**** Page text ****

No problem Dean. Pick away. The whole property is on a very gentle downhill slope and drains very well. This one is pretty much toward the top and the big one, if I build it, will be at the very top.

One more time, just bring yourself on over anytime you like and have a look. You must pass right by me twice a day. Good lord man, what's it gonna take?


----------



## Isa (Aug 30, 2010)

Nice job Tom! It looks very very nice


----------



## Tom (Sep 28, 2010)

Check out these numbers!!! This is the reason I built this! The top number is the temp at the probe which is underground, in the bunker. Then second number is the humidity at the probe. It sits right next to Daisy. The next two side by side numbers are the high and low over the last 24 hour period. The lower two numbers are the temp and humidity where the unit is sitting. In this case, above ground, in the shade, at 5:30pm yesterday. For some reason this gauge never goes below 16% humidity although I know its lower than that according to all my other gauges. The temp was 110-115 all day, but by 5:30pm it had dropped all the way to 107.


----------



## DeanS (Sep 28, 2010)

Damn Tom! Those numbers are so perfect...it's unreal! Good job!


----------



## Jermosh (Oct 13, 2010)

I like that setup, termites would have a buffet though. 

Maybe bricks and composite timber. Do you have a caliche layer over there as well? I will have to rent a jack hammer for anything lower then 1-2' in my yard.


----------



## Tracy Gould (Oct 13, 2010)

Great bunker Tom.


----------



## Tom (Oct 13, 2010)

Jermosh said:


> I like that setup, termites would have a buffet though.
> 
> Maybe bricks and composite timber. Do you have a caliche layer over there as well? I will have to rent a jack hammer for anything lower then 1-2' in my yard.



Yeah, wood lasts forever underground here. No termite or rot problems for me. Sorry I don't know what a caliche layer is, so I'm pretty sure we don't have one. There are a lot of rocks in the ground here, but I just work around it. I'm waiting for the first big rain to see if it floods or not. If not then I'll probably start designing a big one for the adults.

**** Information ****

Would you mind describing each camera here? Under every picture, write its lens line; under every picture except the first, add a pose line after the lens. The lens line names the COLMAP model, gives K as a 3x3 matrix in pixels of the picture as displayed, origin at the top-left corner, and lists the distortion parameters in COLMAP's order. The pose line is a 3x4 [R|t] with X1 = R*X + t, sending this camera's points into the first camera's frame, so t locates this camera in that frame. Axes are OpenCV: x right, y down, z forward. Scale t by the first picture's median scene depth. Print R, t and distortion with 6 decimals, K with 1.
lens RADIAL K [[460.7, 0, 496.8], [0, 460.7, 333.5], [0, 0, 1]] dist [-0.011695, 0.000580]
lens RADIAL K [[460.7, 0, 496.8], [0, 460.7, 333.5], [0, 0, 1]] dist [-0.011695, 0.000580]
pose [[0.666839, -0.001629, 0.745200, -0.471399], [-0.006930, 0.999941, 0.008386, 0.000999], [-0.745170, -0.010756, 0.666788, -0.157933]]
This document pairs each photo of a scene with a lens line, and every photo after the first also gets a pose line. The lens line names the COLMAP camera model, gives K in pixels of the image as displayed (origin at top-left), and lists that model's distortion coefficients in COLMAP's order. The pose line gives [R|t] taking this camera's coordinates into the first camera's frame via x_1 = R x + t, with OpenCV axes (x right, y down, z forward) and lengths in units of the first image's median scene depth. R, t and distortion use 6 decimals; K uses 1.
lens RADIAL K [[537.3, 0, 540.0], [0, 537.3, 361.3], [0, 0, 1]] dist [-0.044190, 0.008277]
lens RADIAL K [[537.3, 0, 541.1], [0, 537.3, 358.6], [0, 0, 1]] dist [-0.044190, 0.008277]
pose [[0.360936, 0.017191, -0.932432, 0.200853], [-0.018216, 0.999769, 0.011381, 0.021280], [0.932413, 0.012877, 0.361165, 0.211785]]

****

* **What this exercise asks**
1. In the bunker thread, reproduce word for word everything from "## Tom (Sep" down to "DeanS (Sep 28, 2010)".
2. Quote the entries exactly, everything from the line containing "This document pairs" down to the end of the entries, including both of those ends.

* **Exercise responses**
1.
## Tom (Sep 28, 2010)

Check out these numbers!!! This is the reason I built this! The top number is the temp at the probe which is underground, in the bunker. Then second number is the humidity at the probe. It sits right next to Daisy. The next two side by side numbers are the high and low over the last 24 hour period. The lower two numbers are the temp and humidity where the unit is sitting. In this case, above ground, in the shade, at 5:30pm yesterday. For some reason this gauge never goes below 16% humidity although I know its lower than that according to all my other gauges. The temp was 110-115 all day, but by 5:30pm it had dropped all the way to 107.


----------



## DeanS (Sep 28, 2010)

2.
This document pairs each photo of a scene with a lens line, and every photo after the first also gets a pose line. The lens line names the COLMAP camera model, gives K in pixels of the image as displayed (origin at top-left), and lists that model's distortion coefficients in COLMAP's order. The pose line gives [R|t] taking this camera's coordinates into the first camera's frame via x_1 = R x + t, with OpenCV axes (x right, y down, z forward) and lengths in units of the first image's median scene depth. R, t and distortion use 6 decimals; K uses 1.
lens RADIAL K [[537.3, 0, 540.0], [0, 537.3, 361.3], [0, 0, 1]] dist [-0.044190, 0.008277]
lens RADIAL K [[537.3, 0, 541.1], [0, 537.3, 358.6], [0, 0, 1]] dist [-0.044190, 0.008277]
pose [[0.360936, 0.017191, -0.932432, 0.200853], [-0.018216, 0.999769, 0.011381, 0.021280], [0.932413, 0.012877, 0.361165, 0.211785]]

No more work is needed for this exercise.